Full tray for lawmakers as Houses reopen

President Uhuru Kenyatta hands over the EACC report to National Assembly Speaker Justin Muturi (left) and Senate Speaker Ekwee Ethuro after the State of the Nation address in Parliament on March 26, 2015. PHOTO | BILLY MUTAI |

What you need to know:

  • Hot issues in the National Assembly include three Bills on land, Elections Act amendments, and draft law to amend Constitution.
  • Both Houses will also oversee the implementation of key Jubilee coalition projects that were among the major things it promised to do in its five years in power.
  • National Assembly Speaker Justin Muturi last week raised the alarm on the timing of the 2017 polls.

MPs will this afternoon start their fourth year in office, with the Budget, the reconstitution of five crucial committees and Bills to implement the Constitution at the top of the agenda.

In the National Assembly, the hot issues include three controversial Bills on land, a draft law to amend the Constitution on the fulfilment of the gender principle and a raft of changes to the Elections Act ahead of the General Election next year.

In the Senate, a proposed new formula for sharing funds among counties and a Bill to amend the Constitution and extend the term of the Transition Authority will also be considered.

Both Houses will also oversee the implementation of key Jubilee coalition projects that were among the major things it promised to do in its five years in power.

Among these are laptops for Standard One pupils, the plan to have one million acres under irrigation at the Galana-Kulalu ranch and the standard gauge railway.

This will also be the year in which the MPs decide on whether to change the date of the next election, as well as oversee the implementation of the Constitution, now in its sixth year.

The election is scheduled to take place on August 8, 2017.

National Assembly Speaker Justin Muturi last week raised the alarm on the timing of the election, which he said would plunge the country into a crisis regarding the Budget, which would include finances for the poll.

Mr Muturi said this would arise because Parliament would be adjourned 60 days before the election, the deadline stipulated in the Elections Act for party nominations.

“It will also be difficult in an election year to get requisite quorum to pass very serious agenda in Parliament during the last quarter of the election year since members will be busy on the ground battling for re-election,” said Mr Muturi.

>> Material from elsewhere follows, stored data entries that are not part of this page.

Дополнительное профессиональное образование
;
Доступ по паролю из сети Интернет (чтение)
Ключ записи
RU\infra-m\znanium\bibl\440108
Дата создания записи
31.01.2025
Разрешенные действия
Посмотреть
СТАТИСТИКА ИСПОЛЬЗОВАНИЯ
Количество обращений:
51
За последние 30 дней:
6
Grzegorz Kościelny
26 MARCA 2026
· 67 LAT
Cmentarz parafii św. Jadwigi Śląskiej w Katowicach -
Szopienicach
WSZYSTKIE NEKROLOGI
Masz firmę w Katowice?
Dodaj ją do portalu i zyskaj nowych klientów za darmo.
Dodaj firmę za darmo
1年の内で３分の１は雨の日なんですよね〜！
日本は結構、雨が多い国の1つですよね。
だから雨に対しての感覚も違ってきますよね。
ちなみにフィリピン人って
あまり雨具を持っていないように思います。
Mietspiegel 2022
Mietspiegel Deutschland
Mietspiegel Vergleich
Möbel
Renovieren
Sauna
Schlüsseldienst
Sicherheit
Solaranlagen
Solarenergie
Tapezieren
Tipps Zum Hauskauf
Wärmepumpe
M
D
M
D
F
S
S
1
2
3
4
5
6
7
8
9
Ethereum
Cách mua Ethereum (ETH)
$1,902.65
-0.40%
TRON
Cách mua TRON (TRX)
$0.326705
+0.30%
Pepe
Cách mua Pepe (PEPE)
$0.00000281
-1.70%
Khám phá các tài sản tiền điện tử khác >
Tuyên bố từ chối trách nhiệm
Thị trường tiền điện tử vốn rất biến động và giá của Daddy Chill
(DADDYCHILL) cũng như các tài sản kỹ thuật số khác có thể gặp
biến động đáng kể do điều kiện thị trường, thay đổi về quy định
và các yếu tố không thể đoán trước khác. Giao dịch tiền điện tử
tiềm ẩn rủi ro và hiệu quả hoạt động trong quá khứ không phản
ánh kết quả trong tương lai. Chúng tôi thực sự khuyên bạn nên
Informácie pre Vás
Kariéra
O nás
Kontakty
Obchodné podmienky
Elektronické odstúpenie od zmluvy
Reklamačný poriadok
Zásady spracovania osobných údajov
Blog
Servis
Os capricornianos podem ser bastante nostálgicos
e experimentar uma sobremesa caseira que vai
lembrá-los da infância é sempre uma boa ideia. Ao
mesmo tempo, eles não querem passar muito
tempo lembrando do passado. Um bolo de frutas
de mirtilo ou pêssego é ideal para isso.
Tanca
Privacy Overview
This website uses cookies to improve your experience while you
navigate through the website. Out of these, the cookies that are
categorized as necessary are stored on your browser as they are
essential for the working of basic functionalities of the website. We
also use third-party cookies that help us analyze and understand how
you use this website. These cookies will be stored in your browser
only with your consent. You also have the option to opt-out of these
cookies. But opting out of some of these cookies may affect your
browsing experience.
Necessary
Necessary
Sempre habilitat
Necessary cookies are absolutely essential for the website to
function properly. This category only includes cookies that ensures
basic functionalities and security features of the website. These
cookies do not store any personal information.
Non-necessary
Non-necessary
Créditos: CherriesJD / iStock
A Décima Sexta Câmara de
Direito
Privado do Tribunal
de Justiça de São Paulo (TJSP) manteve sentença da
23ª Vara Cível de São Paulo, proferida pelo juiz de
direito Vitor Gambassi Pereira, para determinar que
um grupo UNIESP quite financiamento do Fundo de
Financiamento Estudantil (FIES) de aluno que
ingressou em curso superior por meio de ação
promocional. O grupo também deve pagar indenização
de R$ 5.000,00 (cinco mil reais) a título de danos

Sixty days to the election would be early June, around the same time the Budget Statement is read in Parliament by the Treasury Cabinet secretary, and just weeks to the end of the financial year on June 30.

If the date remains, said the Speaker, he would have to recall the House for a special sitting to have the MPs approve the Budget for the 2017/2018 financial year.

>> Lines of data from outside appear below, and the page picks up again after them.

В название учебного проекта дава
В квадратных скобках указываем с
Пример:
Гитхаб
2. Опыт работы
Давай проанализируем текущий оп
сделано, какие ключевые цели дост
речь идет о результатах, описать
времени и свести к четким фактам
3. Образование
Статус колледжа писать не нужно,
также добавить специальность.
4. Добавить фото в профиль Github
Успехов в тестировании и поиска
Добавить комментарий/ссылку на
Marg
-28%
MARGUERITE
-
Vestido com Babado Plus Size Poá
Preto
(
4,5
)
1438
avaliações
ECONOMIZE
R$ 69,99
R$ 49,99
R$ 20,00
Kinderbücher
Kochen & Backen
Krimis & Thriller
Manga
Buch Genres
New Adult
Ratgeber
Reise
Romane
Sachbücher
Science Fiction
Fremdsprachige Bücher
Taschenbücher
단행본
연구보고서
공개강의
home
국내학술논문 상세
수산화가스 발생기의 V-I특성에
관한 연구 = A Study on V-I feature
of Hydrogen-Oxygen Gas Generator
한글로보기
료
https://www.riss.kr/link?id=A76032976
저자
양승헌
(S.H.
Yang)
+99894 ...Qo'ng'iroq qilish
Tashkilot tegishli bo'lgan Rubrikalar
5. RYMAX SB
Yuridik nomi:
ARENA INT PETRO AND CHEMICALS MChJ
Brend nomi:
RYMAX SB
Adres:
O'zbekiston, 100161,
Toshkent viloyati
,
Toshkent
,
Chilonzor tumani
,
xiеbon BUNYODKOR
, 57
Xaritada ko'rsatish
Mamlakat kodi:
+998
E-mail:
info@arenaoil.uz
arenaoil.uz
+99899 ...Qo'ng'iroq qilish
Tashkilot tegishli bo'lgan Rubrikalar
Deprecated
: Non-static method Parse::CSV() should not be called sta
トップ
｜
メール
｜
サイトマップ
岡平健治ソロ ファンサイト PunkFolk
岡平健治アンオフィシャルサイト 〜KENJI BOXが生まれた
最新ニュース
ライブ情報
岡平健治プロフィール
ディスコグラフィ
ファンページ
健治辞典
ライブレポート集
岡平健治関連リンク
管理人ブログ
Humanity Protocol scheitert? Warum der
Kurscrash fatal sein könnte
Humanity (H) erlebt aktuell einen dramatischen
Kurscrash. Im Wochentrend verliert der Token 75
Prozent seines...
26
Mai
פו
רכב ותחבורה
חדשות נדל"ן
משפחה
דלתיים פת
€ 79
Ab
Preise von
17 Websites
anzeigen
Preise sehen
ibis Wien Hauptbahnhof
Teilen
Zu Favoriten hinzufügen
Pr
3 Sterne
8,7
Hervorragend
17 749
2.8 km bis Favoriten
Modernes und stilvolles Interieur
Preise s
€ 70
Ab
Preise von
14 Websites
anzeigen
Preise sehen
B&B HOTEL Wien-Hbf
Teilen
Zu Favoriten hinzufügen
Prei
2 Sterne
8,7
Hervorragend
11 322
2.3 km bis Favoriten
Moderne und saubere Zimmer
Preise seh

“They are just going to be very casual. They are not going to pay attention to what is being discussed,” he said.

Mr Nzamba Kitonga, who chaired the defunct Committee of Experts, told the Nation that Mr Muturi's assertion is speculative.

“I think those are challenges that can be addressed without having to change the Constitution. These things can be done in such a way that both processes take place,” said Mr Kitonga in an interview.

He said the second Tuesday of August was not selected haphazardly.

“This was a very widely discussed date, even with the MPs themselves. They said December is time for the rains, there are holidays and festivities, and the suggestion was August, when schools are closed. It’s the dry season,” said Mr Kitonga.

He said this was the reason the date was not a contentious issue and was not changed by the Parliamentary Select Committee that met in Naivasha in early 2010 to work on the draft.

Mr Samuel Chepkong’a (Ainabkoi, URP), the chairman of the Justice and Legal Affairs Committee, told the Nation that the team was convinced that there was no way to avoid an amendment to the Constitution in the matter. The budget cycle is also entrenched in the country’s supreme law.